À lire aussi : l’article que lui a consacré Sylvie Tissot.

Notes

[1Les Yippies est le surnom donné aux membres du Youth International Party, un parti politique antiautoritaire créé aux États-Unis en 1967, dont les cofondateurs les plus connus sont Abbie Hoffman et Jerry Rubin. Emblématiques de la contre- culture états-unienne, luttant contre le racisme et la guerre du Viêt Nam, les Yippies incarnent la gauche libertaire des mouvements contre-culturels. Sauf mention contraire, toutes les notes de bas de page sont du traducteur.

[2« Nannying and language policing ». Dans le monde libéral anglo-saxon, le terme « Nanny State » (littéralement, État-nounou) désigne négativement les tendances « maternantes » de certains États à l’égard de la population. Au Québec, on trouve parfois le néologisme « gouvernemaman ».

[3Les « trigger warnings » sont des avertissements placés en préambule d’un contenu (visuel, textuel, etc.) pour prévenir des éventuels traumatismes psychologiques que celui-ci pourrait déclencher chez le public. L’expression s’est développée dans les médias féministes en ligne, avant de gagner, notamment aux États-Unis, les contenus pédagogiques de l’enseignement supérieur, ce qui a provoqué de larges débats au sein du monde universitaire.

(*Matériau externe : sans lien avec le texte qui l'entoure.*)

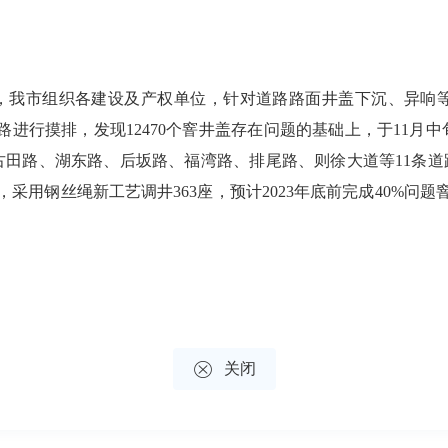
安排，我市组织各建设及产权单位，针对道路路面井盖下沉、异响
道路进行摸排，发现12470个窨井盖存在问题的基础上，于11
田路、湖东路、后坂路、福湾路、排尾路、则徐大道等11条道
，采用钢丝绳新工艺调井363座，预计2023年底前完成40%问题

关闭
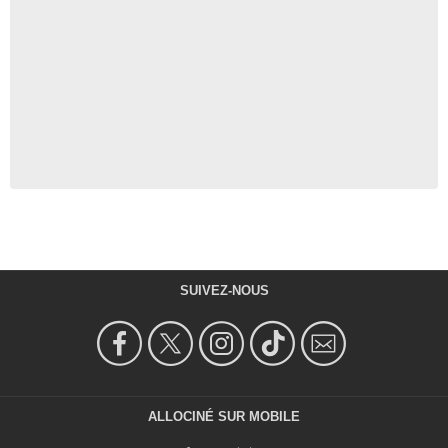
SUIVEZ-NOUS
ALLOCINÉ SUR MOBILE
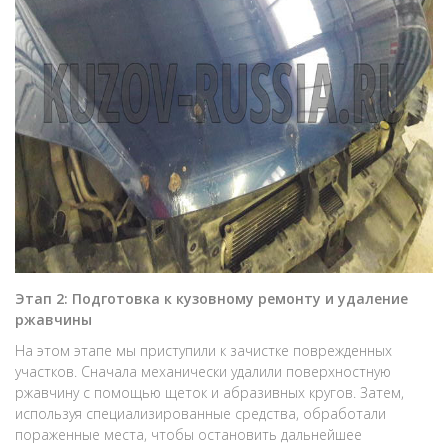
Этап 2: Подготовка к кузовному ремонту и удаление
ржавчины
На этом этапе мы приступили к зачистке поврежденных
участков. Сначала механически удалили поверхностную
ржавчину с помощью щеток и абразивных кругов. Затем,
используя специализированные средства, обработали
пораженные места, чтобы остановить дальнейшее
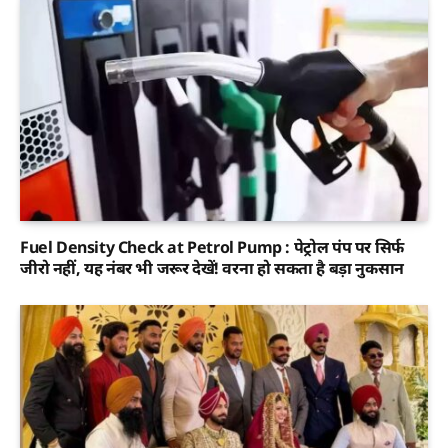
Fuel Density Check at Petrol Pump : पेट्रोल पंप पर सिर्फ
जीरो नहीं, यह नंबर भी जरूर देखें! वरना हो सकता है बड़ा नुकसान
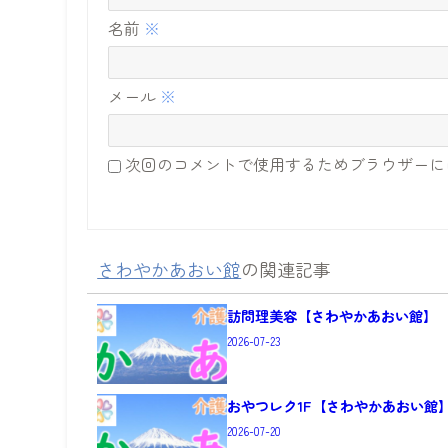
名前
※
メール
※
次回のコメントで使用するためブラウザーに
さわやかあおい館
の関連記事
訪問理美容【さわやかあおい館】
2026-07-23
おやつレク1F【さわやかあおい館
2026-07-20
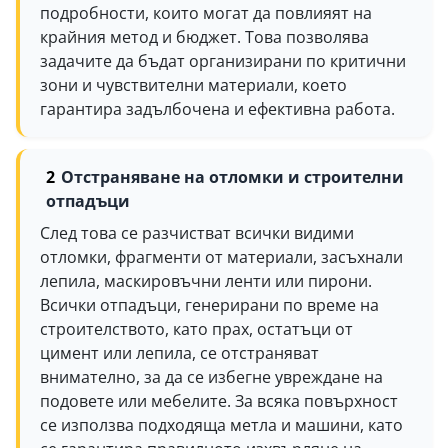
подробности, които могат да повлияят на
крайния метод и бюджет. Това позволява
задачите да бъдат организирани по критични
зони и чувствителни материали, което
гарантира задълбочена и ефективна работа.
Отстраняване на отломки и строителни
отпадъци
След това се разчистват всички видими
отломки, фрагменти от материали, засъхнали
лепила, маскировъчни ленти или пирони.
Всички отпадъци, генерирани по време на
строителството, като прах, остатъци от
цимент или лепила, се отстраняват
внимателно, за да се избегне увреждане на
подовете или мебелите. За всяка повърхност
се използва подходяща метла и машини, като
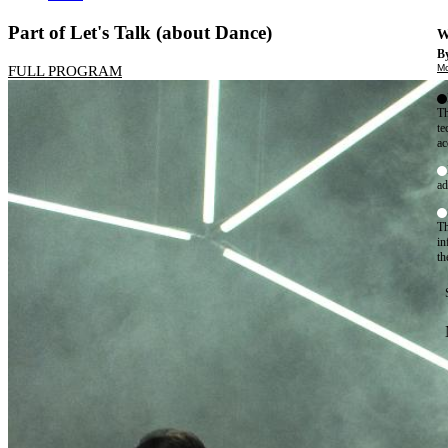
Part of Let's Talk (about Dance)
W
By
Mo
FULL PROGRAM
Th
te
ac
ad
Th
in
th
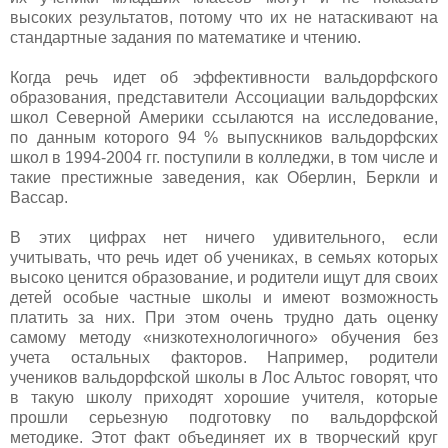
высоких результатов, потому что их не натаскивают на
стандартные задания по математике и чтению.
Когда речь идет об эффективности вальдорфского
образования, представители Ассоциации вальдорфских
школ Северной Америки ссылаются на исследование,
по данным которого 94 % выпускников вальдорфских
школ в 1994-2004 гг. поступили в колледжи, в том числе и
такие престижные заведения, как Оберлин, Беркли и
Вассар.
В этих цифрах нет ничего удивительного, если
учитывать, что речь идет об учениках, в семьях которых
высоко ценится образование, и родители ищут для своих
детей особые частные школы и имеют возможность
платить за них. При этом очень трудно дать оценку
самому методу «низкотехнологичного» обучения без
учета остальных факторов. Например, родители
учеников вальдорфской школы в Лос Альтос говорят, что
в такую школу приходят хорошие учителя, которые
прошли серьезную подготовку по вальдорфской
методике. Этот факт объединяет их в творческий круг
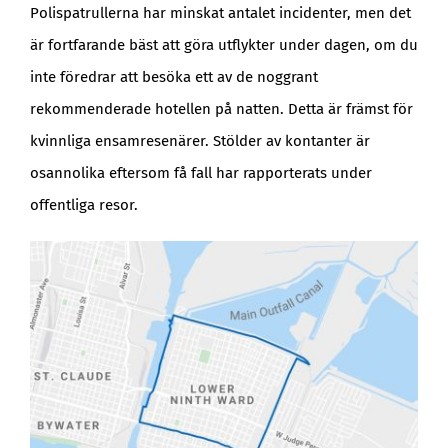
Polispatrullerna har minskat antalet incidenter, men det
är fortfarande bäst att göra utflykter under dagen, om du
inte föredrar att besöka ett av de noggrant
rekommenderade hotellen på natten. Detta är främst för
kvinnliga ensamresenärer. Stölder av kontanter är
osannolika eftersom få fall har rapporterats under
offentliga resor.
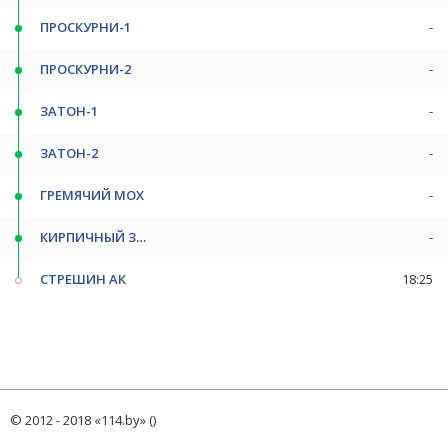
ПРОСКУРНИ-1
-
ПРОСКУРНИ-2
-
ЗАТОН-1
-
ЗАТОН-2
-
ГРЕМЯЧИЙ МОХ
-
КИРПИЧНЫЙ З-Д
-
СТРЕШИН АК
18:25
© 2012 - 2018 «114.by» ()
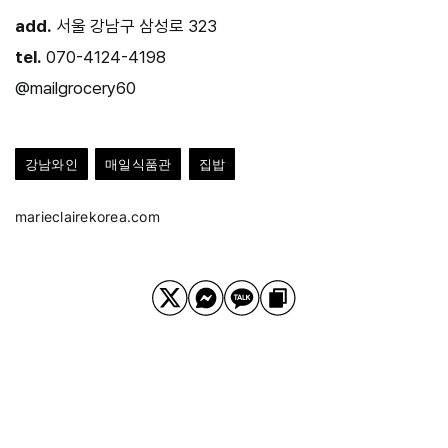
add.
서울 강남구 삼성로 323
tel.
070-4124-4198
@mailgrocery60
강남와인
매일식품관
집밥
marieclairekorea.com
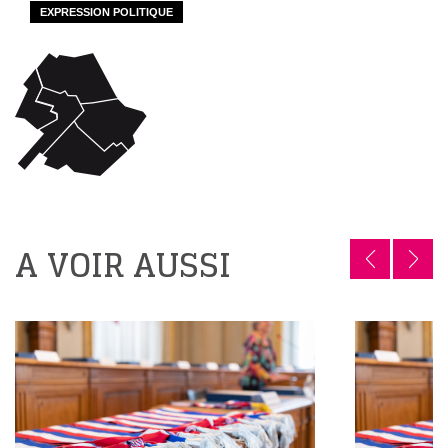
EXPRESSION POLITIQUE
A VOIR AUSSI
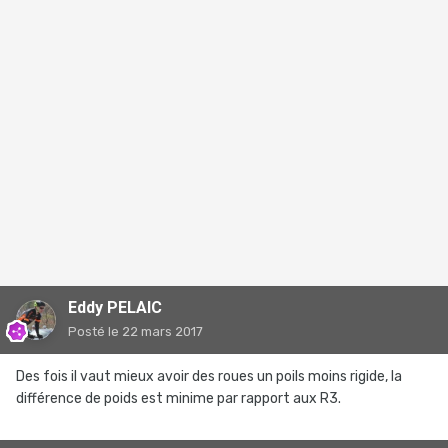
Eddy PELAIC
Posté
le 22 mars 2017
Des fois il vaut mieux avoir des roues un poils moins rigide, la
différence de poids est minime par rapport aux R3.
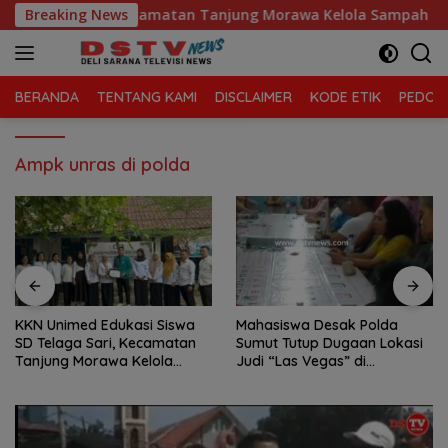
Langsung
 Telaga Sari, Kecamatan Tanjung Morawa Kelola Sampah
Breaking News
ke
konten
BERANDA
TENTANG KAMI
DISCLAIMER
KODE ETIK
PEDOMA
Ampk unras di polda
KKN Unimed Edukasi Siswa
Mahasiswa Desak Polda
SD Telaga Sari, Kecamatan
Sumut Tutup Dugaan Lokasi
Tanjung Morawa Kelola
Judi “Las Vegas” di
Sampah
Brahrang Binjai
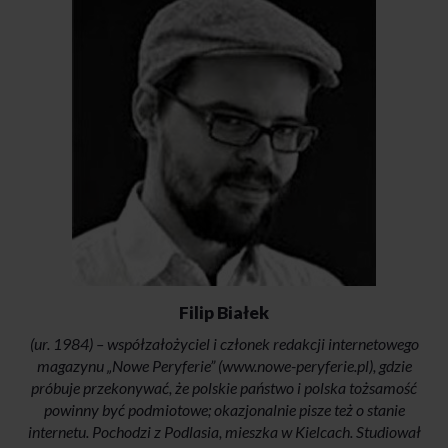
Filip Białek
(ur. 1984) – współzałożyciel i członek redakcji internetowego
magazynu „Nowe Peryferie” (www.nowe-peryferie.pl), gdzie
próbuje przekonywać, że polskie państwo i polska tożsamość
powinny być podmiotowe; okazjonalnie pisze też o stanie
internetu. Pochodzi z Podlasia, mieszka w Kielcach. Studiował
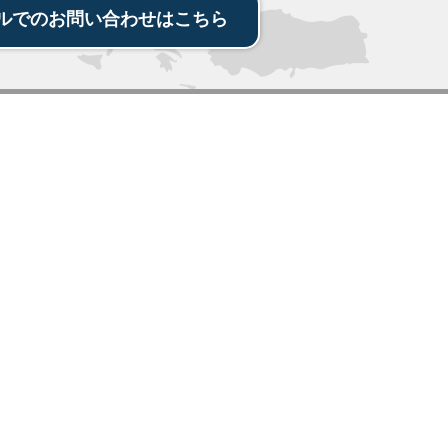
ルでの
お問い合わせ
は
こちら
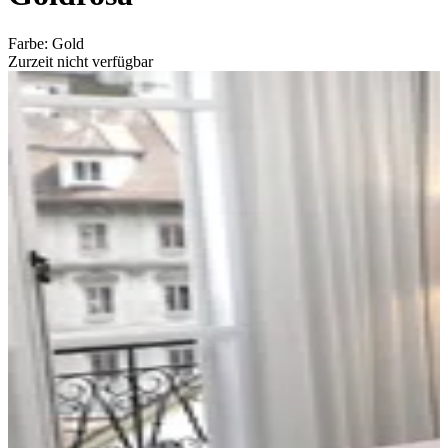
Farbe
:
Gold
Zurzeit nicht verfügbar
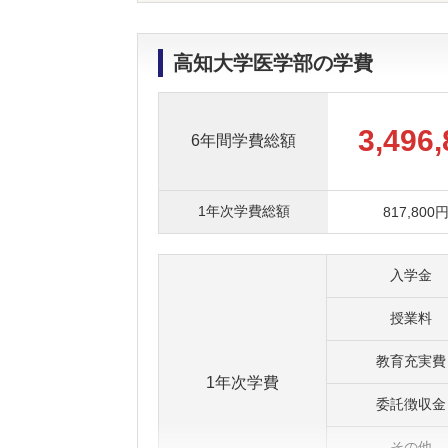
高知大学医学部の学費
3,496
6年間学費総額
1年次学費総額
817,800
入学金
授業料
教育充実費
1年次学費
委託徴収金
その他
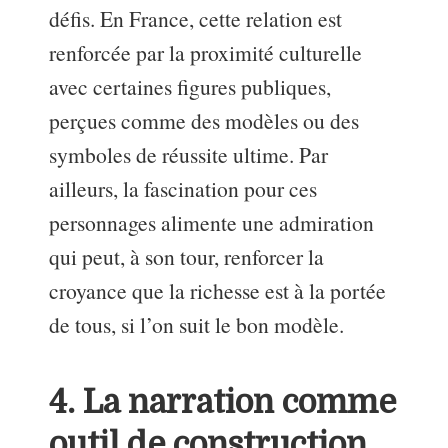
défis. En France, cette relation est
renforcée par la proximité culturelle
avec certaines figures publiques,
perçues comme des modèles ou des
symboles de réussite ultime. Par
ailleurs, la fascination pour ces
personnages alimente une admiration
qui peut, à son tour, renforcer la
croyance que la richesse est à la portée
de tous, si l’on suit le bon modèle.
4. La narration comme
outil de construction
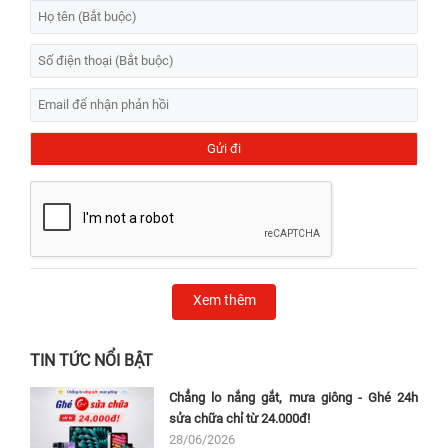
Xem thêm
TIN TỨC NỔI BẬT
Chẳng lo nắng gắt, mưa giông - Ghé 24h
sửa chữa chỉ từ 24.000đ!
28/06/2026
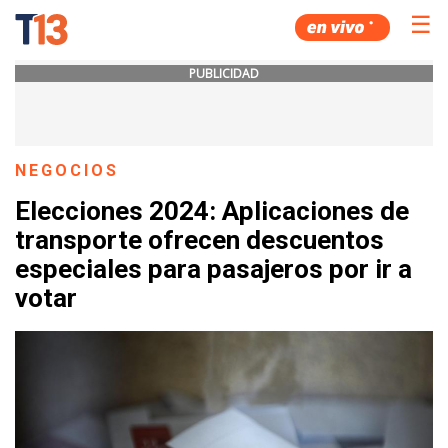
☰
PUBLICIDAD
NEGOCIOS
Elecciones 2024: Aplicaciones de
transporte ofrecen descuentos
especiales para pasajeros por ir a
votar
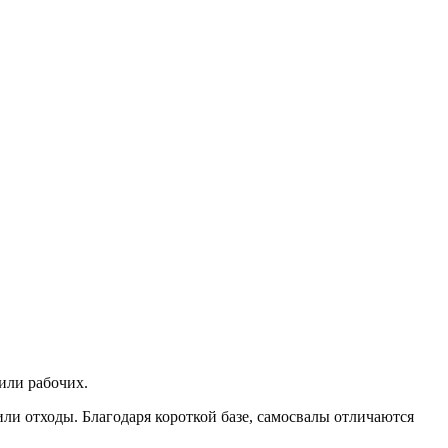
или рабочих.
ли отходы. Благодаря короткой базе, самосвалы отличаются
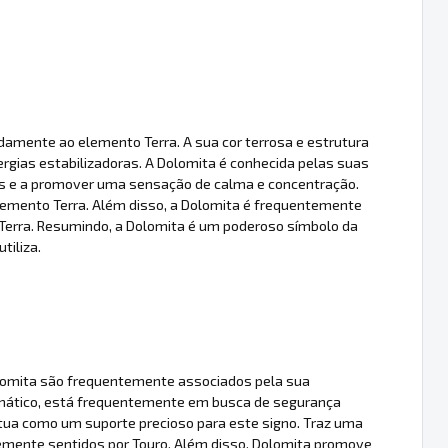
ndamente ao elemento Terra. A sua cor terrosa e estrutura
rgias estabilizadoras. A Dolomita é conhecida pelas suas
es e a promover uma sensação de calma e concentração.
emento Terra. Além disso, a Dolomita é frequentemente
 Terra. Resumindo, a Dolomita é um poderoso símbolo da
tiliza.
 Dolomita são frequentemente associados pela sua
gmático, está frequentemente em busca de segurança
, atua como um suporte precioso para este signo. Traz uma
ntemente sentidos por Touro. Além disso, Dolomita promove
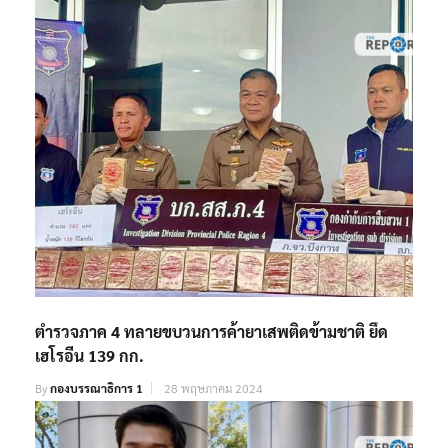
By
กองบรรณาธิการ 1
30 มกราคม 2023
ตำรวจภาค 4 ทลายขบวนการค้ายาเสพติดข้ามชาติ ยึด
เฮโรอีน 139 กก.
By
กองบรรณาธิการ 1
28 พฤษภาคม 2024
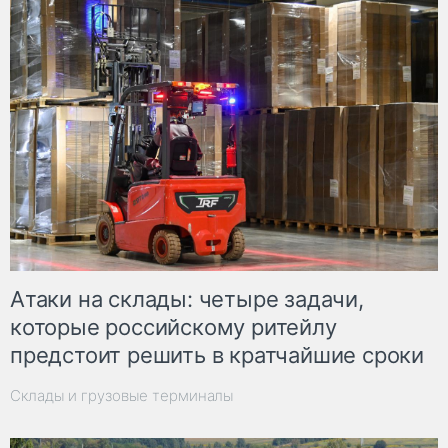
Атаки на склады: четыре задачи,
которые российскому ритейлу
предстоит решить в кратчайшие сроки
Склады и грузовые терминалы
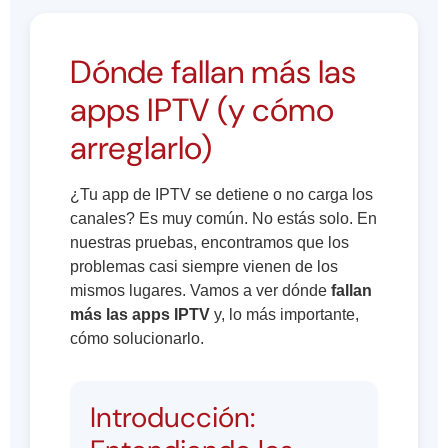
Dónde fallan más las
apps IPTV (y cómo
arreglarlo)
¿Tu app de IPTV se detiene o no carga los
canales? Es muy común. No estás solo. En
nuestras pruebas, encontramos que los
problemas casi siempre vienen de los
mismos lugares. Vamos a ver dónde
fallan
más las apps IPTV
y, lo más importante,
cómo solucionarlo.
Introducción:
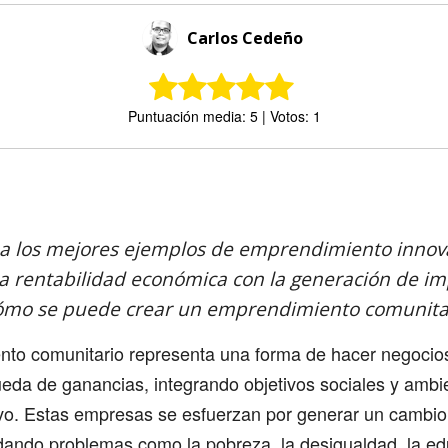
Carlos Cedeño
Puntuación media: 5 | Votos: 1
Comparte
 a los mejores ejemplos de emprendimiento inno
a rentabilidad económica con la generación de imp
cómo se puede crear un emprendimiento comunitar
nto comunitario representa una forma de hacer negoci
ueda de ganancias, integrando objetivos sociales y ambi
vo. Estas empresas se esfuerzan por generar un cambio 
dando problemas como la pobreza, la desigualdad, la ed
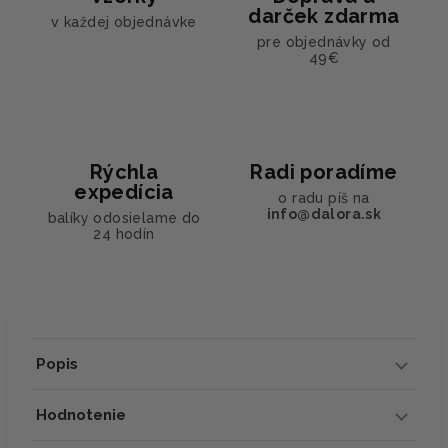
darček zdarma
v každej objednávke
pre objednávky od
49€
Rýchla
Radi poradíme
expedícia
o radu píš na
info@dalora.sk
balíky odosielame do
24 hodín
Popis
Hodnotenie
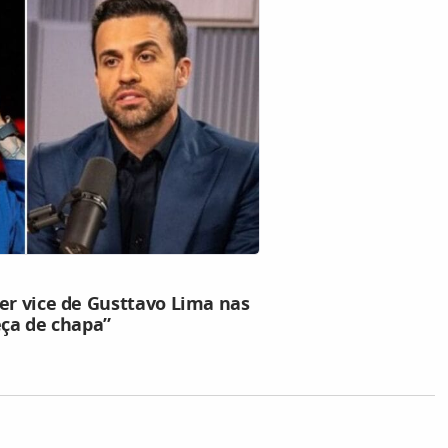
er vice de Gusttavo Lima nas
eça de chapa”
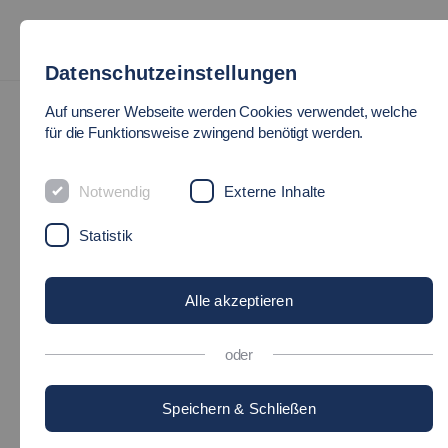
Datenschutzeinstellungen
News
Auf unserer Webseite werden Cookies verwendet, welche
für die Funktionsweise zwingend benötigt werden.
ANGEWANDTE
Notwendig
Externe Inhalte
FORSCHUNG ZU
Statistik
WASSERSTOFFTECHNOLOG
Alle akzeptieren
10.06.2021
Forschung - Hochschule
oder
Speichern & Schließen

[4Littéralement « flocon de neige ». L’expression est utilisée comme une insulte sur Internet pour désigner une personne trop facilement offensée, à la susceptibilité jugée excessive.

[5Littéralement « cocu ». Le mot français partage vraisemblablement la même étymologie et dériverait du terme « coucou » (cuckoo), une espèce d’oiseau dont la femelle est polyandre et pratique le parasitisme de couvée.

[6Le terme « fracking » désigne la fracturation hydraulique, une technique utilisée pour les puits de forage.

[7Männerphantasien a été traduit de l’allemand par Christophe Lucchese en 2016 sous le titre Fantasmâlgories, aux éditions de L’Arche.

[8Littéralement les « corps francs ». Les Freikorps sont des milices de combattants composées de civils et/ou de militaires, et rattachées ou non à une armée régulière. Nous choisissons de conserver le terme allemand dans la mesure où Simon Reynolds et Joy Press font référence aux milices constituées à l’issue de la Première Guerre mondiale, qui ont joué un rôle déterminant dans l’histoire politique et sociale de l’Allemagne à l’entre-deux-guerres, puis sous le Troisième Reich.

[9Il s’agit d’une référence à Donald Trump qui, dans l’un de ses discours pour la campagne présidentielle de 2016, souhaitait « drainer le marais de la corruption ».